ATMs of public and private sector banks in India (Photograph: Adeel Halim/Bloomberg)

Why Credit Suisse Prefers Private Banks Over State-Owned Peers

Credit Suisse’s optimism after India’s October decision to inject funds in state-owned banks has given way to concerns as higher provisions, rising yields and the fallout of nearly Rs 13,000-crore fraud are expected to leave them with no growth capital.

The brokerage, in its India Model Portfolio, lowered the weight of state-owned lenders and increased that of their private peers by 80 basis points. The decline in private banks stocks in the last six months has also made them attractive, according to Credit Suisse.

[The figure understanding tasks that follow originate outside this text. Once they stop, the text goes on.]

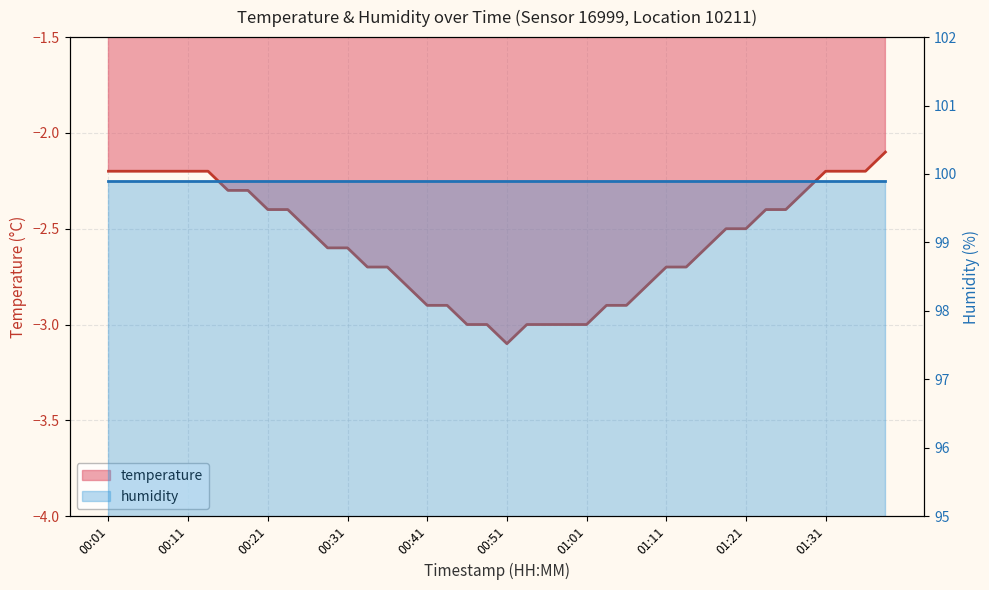

True or false: there are more than 2 points higher than both neighbors.

False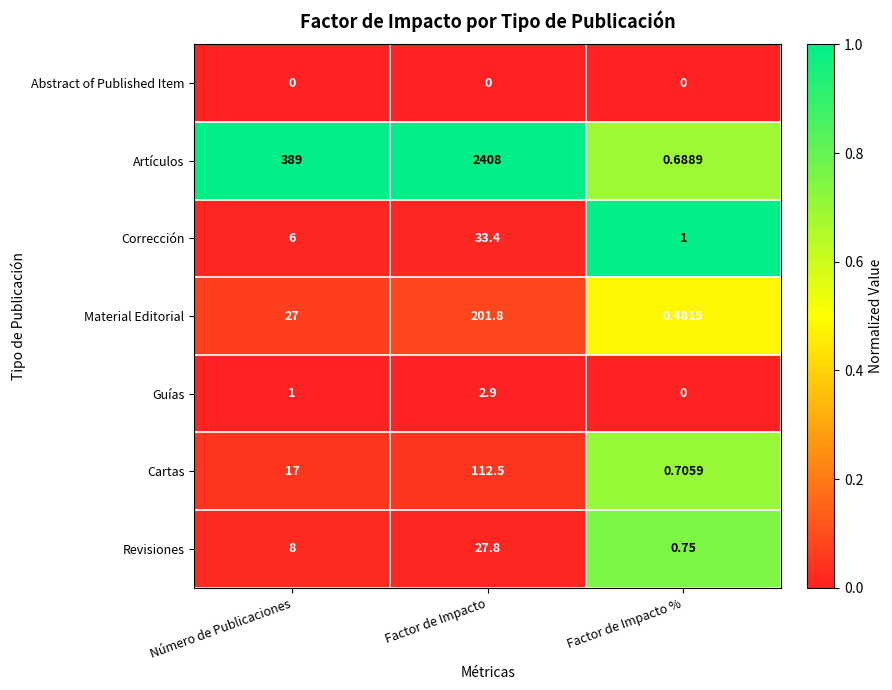

Rank the series by their maximum value, from lowest to highest.

Abstract of Published Item, Guías, Revisiones, Corrección, Cartas, Material Editorial, Artículos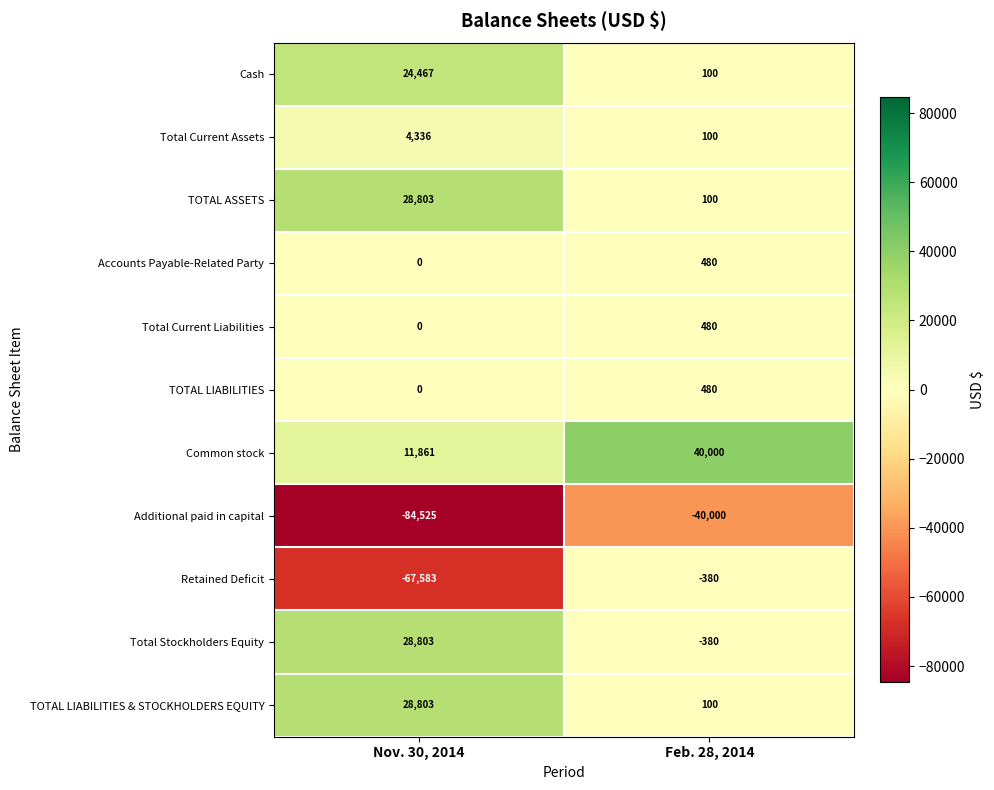

Reading right to left, list all the values displayed in this chart.

Cash: Feb. 28, 2014=100	Nov. 30, 2014=24467
Total Current Assets: Feb. 28, 2014=100	Nov. 30, 2014=4336
TOTAL ASSETS: Feb. 28, 2014=100	Nov. 30, 2014=28803
Accounts Payable-Related Party: Feb. 28, 2014=480	Nov. 30, 2014=0
Total Current Liabilities: Feb. 28, 2014=480	Nov. 30, 2014=0
TOTAL LIABILITIES: Feb. 28, 2014=480	Nov. 30, 2014=0
Common stock: Feb. 28, 2014=40000	Nov. 30, 2014=11861
Additional paid in capital: Feb. 28, 2014=-40000	Nov. 30, 2014=-84525
Retained Deficit: Feb. 28, 2014=-380	Nov. 30, 2014=-67583
Total Stockholders Equity: Feb. 28, 2014=-380	Nov. 30, 2014=28803
TOTAL LIABILITIES & STOCKHOLDERS EQUITY: Feb. 28, 2014=100	Nov. 30, 2014=28803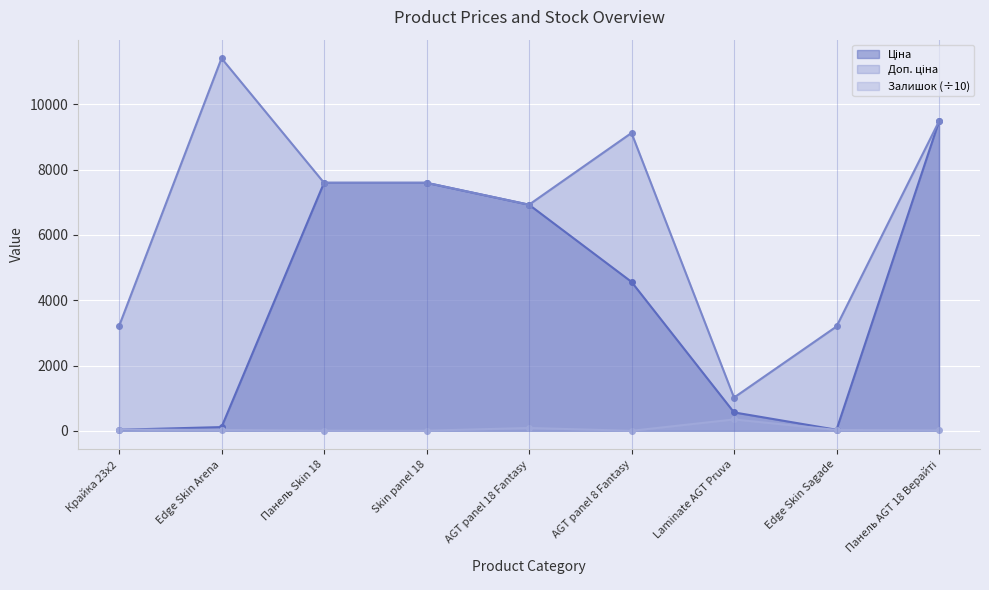

Rank the series by their average value, from highest to lowest.

Доп. ціна, Ціна, Залишок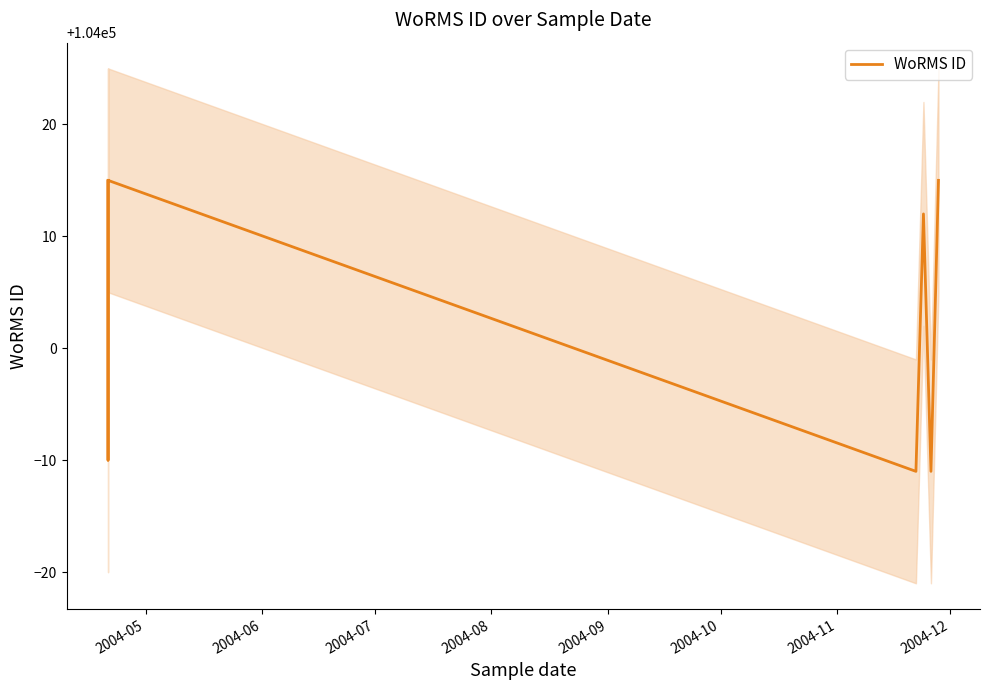

How many data points does each series have?

7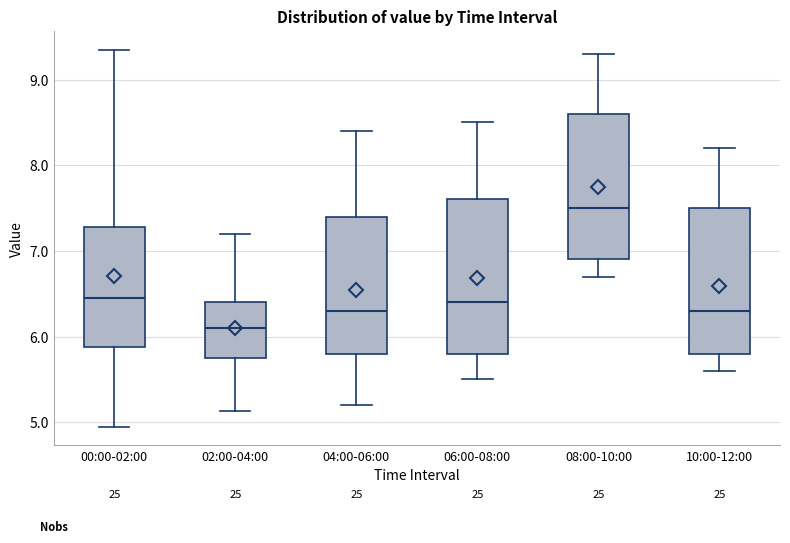

Which box's median line is the lowest?

02:00-04:00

The competitive environment in the banking system has changed again in the last two months, Credit Suisse said. With the Reserve Bank of India’s new provisioning norms and heavy treasury losses, the brokerage said, public sector banks may no longer have the growth capital expected after the Rs 2.11-lakh-crore recapitalisation announced nearly five months ago.

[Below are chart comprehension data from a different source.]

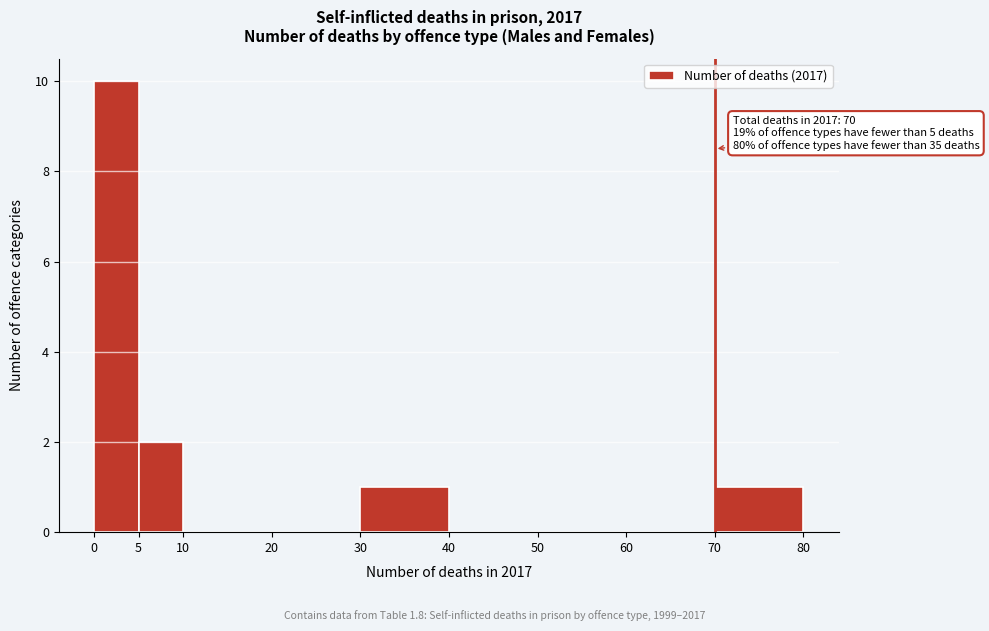

Which range on the x-axis has the tallest bar?

0 to 5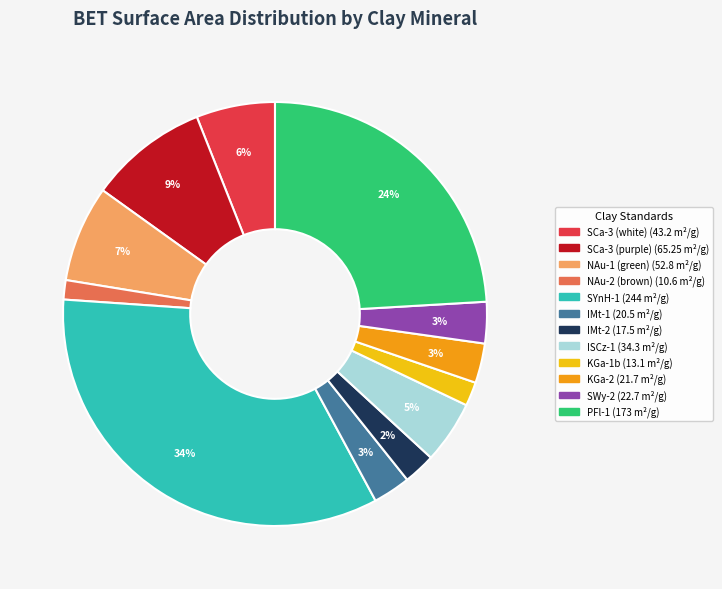

Which slice is the largest?

SYnH-1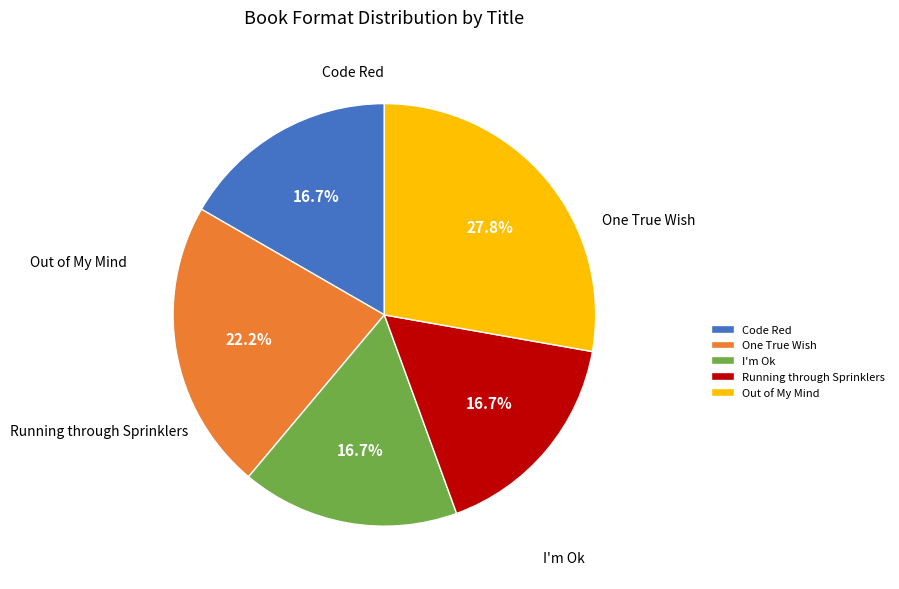

To the nearest percent, what portion does Out of My Mind represent?

28%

The government’s move asking public sector banks to check all bad loans above Rs 50 crore for possible fraud could also slow down lending, it said.

The stringent directive came after jeweller Nirav Modi and his firms borrowed Rs 12,700-crore overseas on allegedly fraudulent guarantees issued by some of the employees of a Mumbai branch of Punjab National Bank, India’s second-largest state-owned lender. The central bank has already banned such guarantees called letters of undertaking or comfort.

The Nifty PSU Bank has declined 4.11 percent since October when the bank recapitalisation was announced—most of the losses coming after the PNB reported the fraud. Credit Suisse’s model portfolio, however, outperformed MSCI India by 1.3 percent during the period, largely on the back of non-banking finance, consumer, healthcare and metal companies.

Other Sectors

  • The brokerage remains ‘Overweight’ on metals despite the threat of a war and an inventory build-up in China after U.S. President Donald Trump imposed tariffs on steel and aluminium imports.
  • The brokerage is bullish on the information technology sector. “While the IT sector's price-to-earnings ratio discount has now moved to zero, there is potential for further re-rating,” it said. Credit Suisse increased IT weight by 20 basis points in its portfolio.
  • It remains ‘Underweight’ on cement.